Sayfa:
::::::

Varka ve Gülşah Hikayesi Özeti Yusuf-ı Meddah Nüshası

11.03.2015

 


Varka ve Gülşah Hikayesi Hakkında Gerekli Bilgiler 

 

 Varka ve Gülşah,  Leyla İle Mecnun i ”, "  Ferhat ile Şirin  ”, “ Arzu ile Kamber ”, gibi  aşk hikâyeleri  kapsamında Arap ve Acem kökenli bir aşk hikâyesidir. Bu hikâye kahramanlık konularını da taşıyor olması ile benzerlerinden kısmen ayrılır.   Hikâye, Arap edebiyatında bir hikâye haline gelerek oradan da İran edebiyatında bir mesnevi olarak karşımıza çıkan sonra da oradan da Türk edebiyatına tercüme edilen bir aşk konulu bir halk hikâyesidir.

 

Hikâyenin kökeni 11 yy da Gazneliler devrinde yaşayan Ayyuki adı ile anılan İranlı bir mesnevi cinin Arap edebiyatındaki bu halk hikâyesini mesnevi haline getirmesine dayanır. Hikâyenin edebiyatımızdaki ilk yazma nüshası Yusuf ı Meddah adlı bir mesnevicinin 14 yy da Ayyuki’nin eserinden esinlenerek yazmış olduğu mesnevidir. XVI. yüz­yılda Defteremini Mustafa Çelebi’nin yan ısıra;  Ziyaî ve Selamî’nin Varka ve Gülşah adlı eserleri ve Anadolu ve Çağatay sahalarında aynı adla kaleme alınmış yazarı bilinmeyen mesneviler daha olduğu bilinmektedir. [1]

 

Konu mesnevi şeklinde birçok şair tarafından tekrar kaleme alınmış, daha sonra hikâye halk hikâyecilerinin de repertuarlarına girmiş ve anonim halk hikâyeleri arasında karışmış bu hali ile de birçok baskı görmüş olmalıdır.  Halk hikâyesi haline dönüşen hikâyelerin kütüphanelerde örnekleri bulunmamakta ama baskılarından bazıları özel kişilerin elinde bulunmaktadır.[2]

 

YUSUF-I MEDDAH'IN VARKA VE GÜLŞAH MESNEVİSİNİN ÖZETİ  [3]

 

Aşağıdaki özet Yusuf-ı Meddah'ın 14. yy da kaleme aldığı mesnevinin özetidir.

 

Özet

 

( V. Mahir’in yazdığı özetten de faydalanılarak hazırlanmıştır. )

 

Vaka Peygamber zamanında Mekke de geçmektedir.  Mekke'de Hayyı Benî Şeybe isimli bir kavmin, Hilâl ve Hü­man isminde iki reisi bulunmaktadır. Bu iki kardeş reisin aynı anda ve aynı gecede çocukları olur. Birisinin adını Varka, diğerinin adını Gülşah koyarlar. İki amca çocuğu yedi yaşına kadar birlikte bü­yür.  Aynı yatakta yatıp,  aynı oyunları oynamışlar, bir birlerini çok sevmişlerdir. Yedi yaşından sonra Varka, silahşorluğu ve ok talimlerini öğrenmesi için Gülşah’tan ayrılmak zorunda kalır. Ancak ayrılığı kabul et­meyen Gülşah, ağlayıp sızlamaya başlar.  Bunun üzerine Gülşah’ı da Varka’nın talim yaptığı yere götürüler.  Böylece Gülşah’ta  Varka [4] birlikte Silahşorluk eğitimi görmeye başlar. Böylece iki kuzen bir arada bulunmayı başarmış olurlar.   Evlilik çağına gelince de tüm kabile saf ve samimi sevgilerini takdir ederek bunları evlendirmeye karar verir.

::::::

(Bir veri bloğu)

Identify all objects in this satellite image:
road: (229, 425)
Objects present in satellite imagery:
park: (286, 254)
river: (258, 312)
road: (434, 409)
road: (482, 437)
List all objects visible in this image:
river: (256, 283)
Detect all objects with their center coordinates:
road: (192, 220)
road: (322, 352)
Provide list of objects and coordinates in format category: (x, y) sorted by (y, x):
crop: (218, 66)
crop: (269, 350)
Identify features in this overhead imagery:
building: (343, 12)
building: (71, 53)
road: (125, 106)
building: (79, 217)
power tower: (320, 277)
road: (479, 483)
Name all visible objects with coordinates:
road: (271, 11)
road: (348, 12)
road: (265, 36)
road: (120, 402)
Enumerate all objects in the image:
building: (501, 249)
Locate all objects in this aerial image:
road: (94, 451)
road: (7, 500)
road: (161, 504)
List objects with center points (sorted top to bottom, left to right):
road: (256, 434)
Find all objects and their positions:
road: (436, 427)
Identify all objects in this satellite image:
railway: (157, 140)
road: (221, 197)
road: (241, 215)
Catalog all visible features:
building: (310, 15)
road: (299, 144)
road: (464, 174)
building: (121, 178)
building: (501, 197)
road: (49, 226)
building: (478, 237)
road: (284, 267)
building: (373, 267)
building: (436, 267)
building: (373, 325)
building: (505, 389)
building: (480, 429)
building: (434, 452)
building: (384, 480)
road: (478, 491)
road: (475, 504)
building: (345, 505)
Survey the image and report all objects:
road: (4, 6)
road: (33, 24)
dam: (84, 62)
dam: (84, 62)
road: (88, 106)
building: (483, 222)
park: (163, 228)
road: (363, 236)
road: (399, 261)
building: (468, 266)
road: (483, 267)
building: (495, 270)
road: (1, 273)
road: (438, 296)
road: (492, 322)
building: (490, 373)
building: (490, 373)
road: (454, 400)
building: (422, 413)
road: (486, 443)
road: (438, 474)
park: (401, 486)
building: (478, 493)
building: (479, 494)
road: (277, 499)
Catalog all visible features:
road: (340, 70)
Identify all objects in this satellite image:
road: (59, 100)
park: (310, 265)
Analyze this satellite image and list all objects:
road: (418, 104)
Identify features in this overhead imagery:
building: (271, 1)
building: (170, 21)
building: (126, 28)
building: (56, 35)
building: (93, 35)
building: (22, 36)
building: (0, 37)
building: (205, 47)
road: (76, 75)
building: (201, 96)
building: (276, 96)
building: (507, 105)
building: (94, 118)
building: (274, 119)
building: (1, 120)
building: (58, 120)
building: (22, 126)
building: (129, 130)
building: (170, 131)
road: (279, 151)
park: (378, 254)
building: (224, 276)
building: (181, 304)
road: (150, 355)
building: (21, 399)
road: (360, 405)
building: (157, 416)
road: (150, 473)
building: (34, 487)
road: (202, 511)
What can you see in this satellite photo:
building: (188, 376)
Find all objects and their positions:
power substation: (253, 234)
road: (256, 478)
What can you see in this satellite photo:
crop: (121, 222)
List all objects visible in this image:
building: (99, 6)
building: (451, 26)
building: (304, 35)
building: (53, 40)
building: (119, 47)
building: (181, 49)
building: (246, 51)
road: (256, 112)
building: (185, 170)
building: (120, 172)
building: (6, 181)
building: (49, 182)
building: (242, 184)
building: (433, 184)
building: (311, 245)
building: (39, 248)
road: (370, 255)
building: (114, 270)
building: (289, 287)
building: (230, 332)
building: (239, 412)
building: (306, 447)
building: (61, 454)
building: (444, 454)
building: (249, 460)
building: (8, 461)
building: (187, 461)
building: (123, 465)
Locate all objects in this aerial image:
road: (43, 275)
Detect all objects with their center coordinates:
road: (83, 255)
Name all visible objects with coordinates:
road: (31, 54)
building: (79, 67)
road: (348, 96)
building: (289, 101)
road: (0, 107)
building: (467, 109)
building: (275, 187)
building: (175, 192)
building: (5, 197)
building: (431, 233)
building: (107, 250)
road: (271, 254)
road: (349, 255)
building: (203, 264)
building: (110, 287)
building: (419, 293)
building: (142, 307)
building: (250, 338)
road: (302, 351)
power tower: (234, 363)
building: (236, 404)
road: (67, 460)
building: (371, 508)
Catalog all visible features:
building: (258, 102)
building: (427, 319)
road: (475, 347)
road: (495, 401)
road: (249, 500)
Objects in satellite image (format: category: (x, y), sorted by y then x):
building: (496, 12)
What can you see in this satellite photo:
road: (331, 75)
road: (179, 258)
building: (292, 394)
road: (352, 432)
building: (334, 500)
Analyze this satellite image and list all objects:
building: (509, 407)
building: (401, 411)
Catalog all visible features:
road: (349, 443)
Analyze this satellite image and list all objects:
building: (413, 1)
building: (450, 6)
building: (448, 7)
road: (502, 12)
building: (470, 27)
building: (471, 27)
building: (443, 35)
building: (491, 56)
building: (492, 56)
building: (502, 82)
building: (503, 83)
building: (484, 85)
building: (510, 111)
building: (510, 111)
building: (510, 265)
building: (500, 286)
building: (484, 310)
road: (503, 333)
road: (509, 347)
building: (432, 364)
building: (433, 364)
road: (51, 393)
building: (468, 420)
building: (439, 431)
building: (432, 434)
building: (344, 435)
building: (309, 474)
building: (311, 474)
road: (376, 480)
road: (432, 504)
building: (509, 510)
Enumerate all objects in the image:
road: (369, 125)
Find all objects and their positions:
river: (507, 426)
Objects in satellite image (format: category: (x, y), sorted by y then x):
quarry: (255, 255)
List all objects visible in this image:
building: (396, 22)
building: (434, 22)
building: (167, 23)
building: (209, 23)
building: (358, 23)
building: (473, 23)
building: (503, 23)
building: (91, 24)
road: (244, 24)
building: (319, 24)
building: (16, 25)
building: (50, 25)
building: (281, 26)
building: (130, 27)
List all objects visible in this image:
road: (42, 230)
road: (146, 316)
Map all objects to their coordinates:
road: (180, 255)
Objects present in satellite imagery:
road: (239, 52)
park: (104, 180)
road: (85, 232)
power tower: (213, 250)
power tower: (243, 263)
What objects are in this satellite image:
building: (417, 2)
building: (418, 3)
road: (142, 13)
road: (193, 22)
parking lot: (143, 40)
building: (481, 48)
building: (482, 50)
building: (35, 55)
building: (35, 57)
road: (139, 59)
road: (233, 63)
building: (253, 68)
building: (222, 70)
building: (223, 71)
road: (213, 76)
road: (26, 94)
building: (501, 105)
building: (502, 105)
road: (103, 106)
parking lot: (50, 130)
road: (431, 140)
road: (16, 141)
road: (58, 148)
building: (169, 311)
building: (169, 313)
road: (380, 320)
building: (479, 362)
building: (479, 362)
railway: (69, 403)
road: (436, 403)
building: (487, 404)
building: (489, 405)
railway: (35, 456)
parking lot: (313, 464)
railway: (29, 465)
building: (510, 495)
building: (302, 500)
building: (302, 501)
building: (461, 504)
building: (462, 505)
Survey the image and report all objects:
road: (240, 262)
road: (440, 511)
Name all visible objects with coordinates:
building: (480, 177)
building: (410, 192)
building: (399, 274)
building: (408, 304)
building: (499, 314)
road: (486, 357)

::::::

Hedef A:
Varka ve Gülşah hikâyesini anlatan sayfaya göre aşağıdaki soruları yanıtlayın:
(i) Yusuf-ı Meddah, Varka ve Gülşah mesnevisini hangi yüzyılda yazmıştır?
(ii) Varka ile Gülşah kaç yaşına kadar birlikte büyür?
(iii) Arap edebiyatındaki bu halk hikâyesini mesnevi haline getiren İranlı mesnevicinin adı nedir?
Hedef B: Varka ve Gülşah hikâyesini anlatan sayfayı iki cümleyle özetleyin.

Görevin Çözümü A:
(i) 14. yüzyılda.
(ii) Yedi yaşına kadar.
(iii) Ayyuki.

Görevin Çözümü B: Varka ve Gülşah, Arap edebiyatından İran edebiyatına mesnevi olarak geçmiş, oradan da Türk edebiyatına tercüme edilmiş, kahramanlık konularını da taşıyan bir aşk hikâyesidir. Edebiyatımızdaki ilk yazma nüshası Yusuf-ı Meddah'ın 14. yüzyılda yazdığı mesnevidir ve bu eserde Mekke'de aynı gece doğan amca çocukları Varka ile Gülşah birlikte büyüyüp silahşorluk eğitimi görür, evlilik çağına gelince de kabile onları evlendirmeye karar verir.